Complexity is another aspect that has dwindled dramatically within games these days, although this is a slightly more grey area.  See, complexity for the sake of complexity is not a good thing; complexity to allow greater freedom through personalization IS a good thing.  Dark Souls does the latter very well, and in the past, we've had games that have done both.  However, there is a big difference between streamlining for the masses, and trimming the fat.  The Elder Scrolls series is a good example of both; in some areas of the newer games, Oblivion and Skyrim, over-simplification is evident, such as reducing the amount of weapon variants the player is allowed.  On the other hand, there have been some positive points to reducing complexity from the older games like Morrowind, such as removing silly mechanics such as Athletics and Acrobatics, which reward the player simply for running and jumping.  Mass Effect 2 is another example of a game that does well in some aspects and goes too far in others.  The first Mass Effect had a huge amount of stats to spec into, and many of them were either minuscule changes or extremely niche.  A good example of unnecessary complexity.  Mass Effect 2 removed the vast majority of this and made leveling up a bigger impact with fewer choices.  They also unfortunately and quite foolishly decided to remove effectively all forms of weapon customization, and offered a ridiculously small amount of weapon variants to chose from (a decision which is being largely rectified in Mass Effect 3).

There's a quite-interesting multiplayer aspect of Dark Souls which can seamlessly pit players against each other, or allow them to work together to defeat bosses.  Sadly I cannot comment on this, as I could only play the game in offline mode.
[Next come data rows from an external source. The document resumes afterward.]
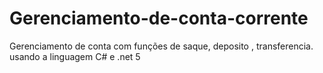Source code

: # Gerenciamento-de-conta-corrente
Gerenciamento de conta com funções de saque, deposito , transferencia. usando a linguagem C# e .net 5
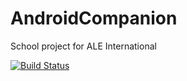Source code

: # AndroidCompanion
School project for ALE International 

[![Build Status](https://travis-ci.org/Altraya/AndroidCompanion.svg?branch=sprint3)](https://travis-ci.org/Altraya/AndroidCompanion)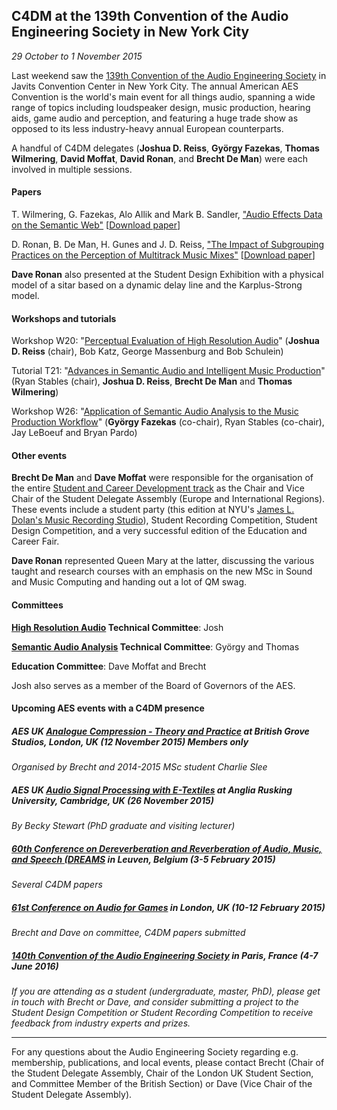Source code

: ## C4DM at the 139th Convention of the Audio Engineering Society in New York City
*29 October to 1 November 2015*

Last weekend saw the [139th Convention of the Audio Engineering Society](http://www.aes.org/events/139/) in Javits Convention Center in New York City. The annual American AES Convention is the world's main event for all things audio, spanning a wide range of topics including loudspeaker design, music production, hearing aids, game audio and perception, and featuring a huge trade show as opposed to its less industry-heavy annual European counterparts. 

A handful of C4DM delegates (**Joshua D. Reiss**, **György Fazekas**, **Thomas Wilmering**, **David Moffat**, **David Ronan**, and **Brecht De Man**) were each involved in multiple sessions. 

#### Papers

T. Wilmering, G. Fazekas, Alo Allik and Mark B. Sandler, ["Audio Effects Data on the Semantic Web"](http://www.aes.org/events/139/papers/?ID=4556)
[[Download paper](http://www.aes.org/e-lib/browse.cfm?conv=139&papernum=9456)]

D. Ronan, B. De Man, H. Gunes and J. D. Reiss, ["The Impact of Subgrouping Practices on the Perception of Multitrack Music Mixes"](http://www.aes.org/events/139/papers/?ID=4553)
[[Download paper](http://www.aes.org/e-lib/browse.cfm?elib=17998)]

**Dave Ronan** also presented at the Student Design Exhibition with a physical model of a sitar based on a dynamic delay line and the Karplus-Strong model. 

#### Workshops and tutorials

Workshop W20: "[Perceptual Evaluation of High Resolution Audio](http://www.aes.org/events/139/workshops/?ID=4687)" (**Joshua D. Reiss** (chair), Bob Katz, George Massenburg and Bob Schulein) 

Tutorial T21: "[Advances in Semantic Audio and Intelligent Music Production](http://www.aes.org/events/139/tutorials/?ID=4724)" (Ryan Stables (chair), **Joshua D. Reiss**, **Brecht De Man** and **Thomas Wilmering**)

Workshop W26: "[Application of Semantic Audio Analysis to the Music Production Workflow](http://www.aes.org/events/139/workshops/?ID=4703)" (**György Fazekas** (co-chair), Ryan Stables (co-chair), Jay LeBoeuf and Bryan Pardo)

#### Other events

**Brecht De Man** and **Dave Moffat** were responsible for the organisation of the entire [Student and Career Development track](http://www.aes.org/events/139/students/) as the Chair and Vice Chair of the Student Delegate Assembly (Europe and International Regions). These events include a student party (this edition at NYU's [James L. Dolan's Music Recording Studio](http://steinhardt.nyu.edu/music/technology/facilities/studios/6th_floor)), Student Recording Competition, Student Design Competition, and a very successful edition of the Education and Career Fair. 

**Dave Ronan** represented Queen Mary at the latter, discussing the various taught and research courses with an emphasis on the new MSc in Sound and Music Computing and handing out a lot of QM swag. 

#### Committees
**[High Resolution Audio](http://www.aes.org/technical/hra/) Technical Committee**: Josh

**[Semantic Audio Analysis](http://www.aes.org/technical/saa/) Technical Committee**: György and Thomas

**Education Committee**: Dave Moffat and Brecht

Josh also serves as a member of the Board of Governors of the AES. 


#### Upcoming AES events with a C4DM presence

##### AES UK [Analogue Compression - Theory and Practice](http://www.aes-uk.org/forthcoming-meetings/analogue-compression-theory-and-practice/) at British Grove Studios, London, UK (12 November 2015) **Members only**
*Organised by Brecht and 2014-2015 MSc student Charlie Slee*


##### AES UK [Audio Signal Processing with E-Textiles](http://www.aes-uk.org/forthcoming-meetings/audio-signal-processing-with-e-textiles/) at Anglia Rusking University, Cambridge, UK (26 November 2015)
*By Becky Stewart (PhD graduate and visiting lecturer)*


##### [60th Conference on Dereverberation and Reverberation of Audio, Music, and Speech (DREAMS](http://www.aes.org/conferences/60/) in Leuven, Belgium (3-5 February 2015)
*Several C4DM papers*


##### [61st Conference on Audio for Games](http://www.aes.org/conferences/61/) in London, UK (10-12 February 2015)
*Brecht and Dave on committee, C4DM papers submitted*


##### [140th Convention of the Audio Engineering Society](http://www.aes.org/events/140/) in Paris, France (4-7 June 2016)
*If you are attending as a student (undergraduate, master, PhD), please get in touch with Brecht or Dave, and consider submitting a project to the Student Design Competition or Student Recording Competition to receive feedback from industry experts and prizes.*

---------

For any questions about the Audio Engineering Society regarding e.g. membership, publications, and local events, please contact Brecht (Chair of the Student Delegate Assembly, Chair of the London UK Student Section, and Committee Member of the British Section) or Dave (Vice Chair of the Student Delegate Assembly). 
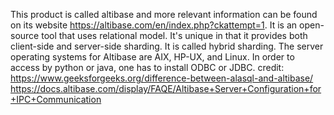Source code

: This product is called altibase and more relevant information can be found on its website https://altibase.com/en/index.php?ckattempt=1.
It is an open-source tool that uses relational model.
It's unique in that it provides both client-side and server-side sharding. It is called hybrid sharding. The server operating systems for Altibase are AIX, HP-UX, and Linux.
In order to access by python or java, one has to install ODBC or JDBC.
credit: https://www.geeksforgeeks.org/difference-between-alasql-and-altibase/ 
https://docs.altibase.com/display/FAQE/Altibase+Server+Configuration+for+IPC+Communication
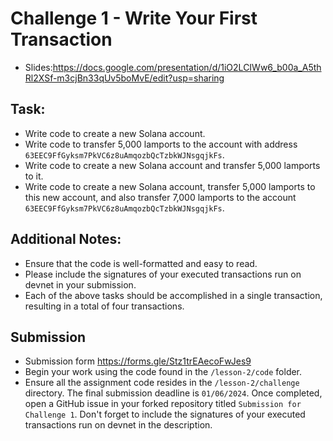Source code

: # Challenge 1 - Write Your First Transaction

- Slides:https://docs.google.com/presentation/d/1iO2LCIWw6_b00a_A5thRl2XSf-m3cjBn33qUv5boMvE/edit?usp=sharing

## Task:
- Write code to create a new Solana account.
- Write code to transfer 5,000 lamports to the account with address `63EEC9FfGyksm7PkVC6z8uAmqozbQcTzbkWJNsgqjkFs`.
- Write code to create a new Solana account and transfer 5,000 lamports to it.
- Write code to create a new Solana account, transfer 5,000 lamports to this new account, and also transfer 7,000 lamports to the account `63EEC9FfGyksm7PkVC6z8uAmqozbQcTzbkWJNsgqjkFs`.

## Additional Notes:
- Ensure that the code is well-formatted and easy to read.
- Please include the signatures of your executed transactions run on devnet in your submission.
- Each of the above tasks should be accomplished in a single transaction, resulting in a total of four transactions.

## Submission
- Submission form https://forms.gle/Stz1trEAecoFwJes9
- Begin your work using the code found in the `/lesson-2/code` folder.
- Ensure all the assignment code resides in the `/lesson-2/challenge` directory. The final submission deadline is `01/06/2024`.
Once completed, open a GitHub issue in your forked repository titled `Submission for Challenge 1`. Don't forget to include the signatures of your executed transactions run on devnet in the description.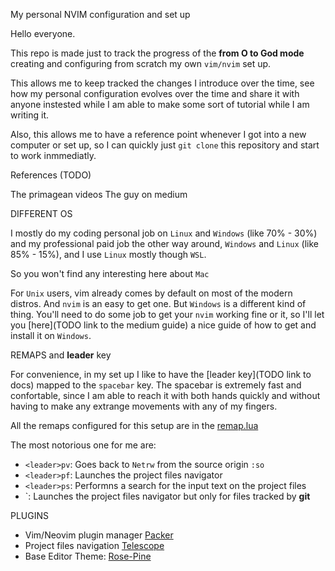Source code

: My personal NVIM configuration and set up

Hello everyone.

This repo is made just to track the progress of the **from O to God mode** creating and configuring from scratch
my own `vim/nvim` set up.

This allows me to keep tracked the changes I introduce over the time, see how my personal configuration evolves over the time and share it with anyone instested while I am able to make some sort of tutorial while I am writing it.

Also, this allows me to have a reference point whenever I got into a new computer or set up, so I can quickly just `git clone` this repository and start to work inmmediatly.

References (TODO)

The primagean videos
The guy on medium

DIFFERENT OS

I mostly do my coding personal job on `Linux` and `Windows` (like 70% - 30%) and my professional paid job the other way around, `Windows` and `Linux` (like 85% - 15%), and I use `Linux` mostly though `WSL`.

So you won't find any interesting here about `Mac`

For `Unix` users, vim already comes by default on most of the modern distros. And `nvim` is an easy to get one.
But `Windows` is a different kind of thing. You'll need to do some job to get your `nvim` working fine or it, so I'll let you [here](TODO link to the medium guide) a nice guide of how to get and install it on `Windows`.

REMAPS and **leader** key

For convenience, in my set up I like to have the [leader key](TODO link to docs) mapped to the `spacebar` key.
The spacebar is extremely fast and confortable, since I am able to reach it with both hands quickly and without having to make any extrange movements with any of my fingers.

All the remaps configured for this setup are in the [remap.lua](./lua/therustifyer/remap.lua)

The most notorious one for me are:

- `<leader>pv`: Goes back to `Netrw` from the source origin `:so`
- `<leader>pf`: Launches the project files navigator  
- `<leader>ps`: Performns a search for the input text on the project files 
- `<C-p>: Launches the project files navigator but only for files tracked by **git**

PLUGINS

- Vim/Neovim plugin manager [Packer](https://github.com/wbthomason/packer.nvim)
- Project files navigation [Telescope](https://github.com/nvim-telescope/telescope.nvim)
- Base Editor Theme: [Rose-Pine](https://github.com/rose-pine/neovim)


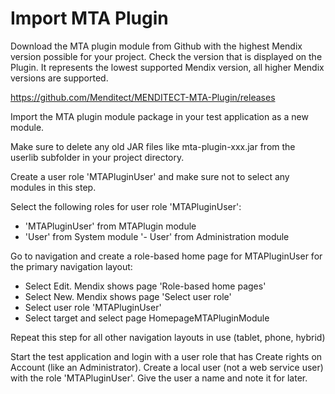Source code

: # Import MTA Plugin

Download the MTA plugin module from Github with the highest Mendix version possible for your project. Check the version that is displayed on the Plugin. It represents the lowest supported Mendix version, all higher Mendix versions are supported.

https://github.com/Menditect/MENDITECT-MTA-Plugin/releases   


Import the MTA plugin module package in your test application as a new module.


Make sure to delete any old JAR files like mta-plugin-xxx.jar from the userlib subfolder in your project directory.


Create a user role 'MTAPluginUser' and make sure not to select any modules in this step.

Select the following roles for user role 'MTAPluginUser':

- 'MTAPluginUser' from MTAPlugin module
- 'User' from System module
'- User' from Administration module

Go to navigation and create a role-based home page for MTAPluginUser for the primary navigation layout:

- Select Edit. Mendix shows page 'Role-based home pages'
- Select New. Mendix shows page 'Select user role'
- Select user role 'MTAPluginUser'
- Select target and select page HomepageMTAPluginModule

Repeat this step for all other navigation layouts in use (tablet, phone, hybrid)

Start the test application and login with a user role that has Create rights on Account (like an Administrator). Create a local user (not a web service user) with the role 'MTAPluginUser'. Give the user a name and note it for later.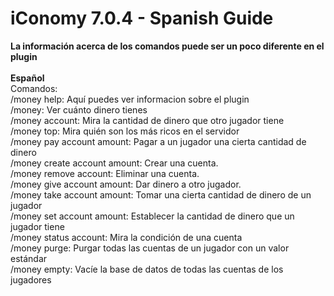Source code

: # iConomy 7.0.4 - Spanish Guide
**La información acerca de los comandos puede ser un poco diferente en el plugin**<br><br>
**Español**<br>
Comandos:<br>
/money help: Aquí puedes ver informacion sobre el plugin<br>
/money: Ver cuánto dinero tienes<br>
/money account: Mira la cantidad de dinero que otro jugador tiene<br>
/money top: Mira quién son los más ricos en el servidor<br>
/money pay account amount: Pagar a un jugador una cierta cantidad de dinero<br>
/money create account amount: Crear una cuenta.<br>
/money remove account: Eliminar una cuenta.<br>
/money give account amount: Dar dinero a otro jugador.<br>
/money take account amount: Tomar una cierta cantidad de dinero de un jugador<br>
/money set account amount: Establecer la cantidad de dinero que un jugador tiene<br>
/money status account: Mira la condición de una cuenta<br>
/money purge: Purgar todas las cuentas de un jugador con un valor estándar<br>
/money empty: Vacíe la base de datos de todas las cuentas de los jugadores
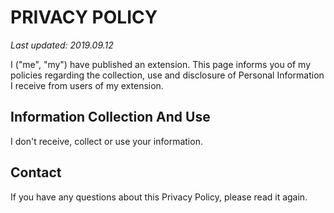 # PRIVACY POLICY

*Last updated: 2019.09.12*

I ("me", "my") have published an extension. This page informs you of my policies regarding the collection, use and disclosure of
Personal Information I receive from users of my extension.

## Information Collection And Use
I don't receive, collect or use your information.

## Contact
If you have any questions about this Privacy Policy, please read it again.
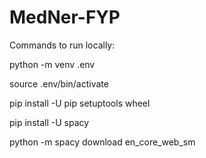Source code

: # MedNer-FYP

Commands to run locally:


python -m venv .env

source .env/bin/activate

pip install -U pip setuptools wheel

pip install -U spacy

python -m spacy download en_core_web_sm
Risk vs reward is perhaps the most interesting and most important of these three elements, however, and it's the one Dark Souls does best.  Most games these days will let you accomplish everything within them at minimal risk, and most games will hold you by the hand in some way, and allow you to reduce the difficulty setting if you please.  No such systems exist within Dark Souls; if you want all the coolest items, if you want to kill all the bosses, if you want to discover every area within the game, you're going to have to take some risks and explore inhospitable territory.  Alternatively, you can push your character into territory you're not yet suited for.  The risk of dying and losing all your souls and humanity (the 'currency' within the game) is huge, but the rewards can be equally so.  The freedom of choice to risk all at the chance of gaining a big leap in power is...well it's just awesome.  So few games allow this, that it's actually quite concerning.  I can't really think of a game out there that rewards exploration nearly as well.  And of course, much of that exploring comes with nasty surprises that could very easily and quickly mean the end of you.

So just what is Dark Souls anyways?  I hate sounding this ridiculous and fervent, but it's something of a beacon of hope in gaming.  It's not perfect, to be sure, but that's okay, because the areas it excel in it does so well that you can easily forgive shortfalls, such as unclear storytelling, technical issues and an excessive amount of backtracking.  It does difficulty extremely well, being unforgiving yet fair; inflicting feelings of hopelessness at times, while being utterly rewarding and satisfying at others.  It's not just a great game, but rather a great piece of gaming, a statement on the old ways of gaming coming together with the new, combining the best of both worlds while having little in the way of faults from either.  What is Dark Souls?  It's bloody brilliance.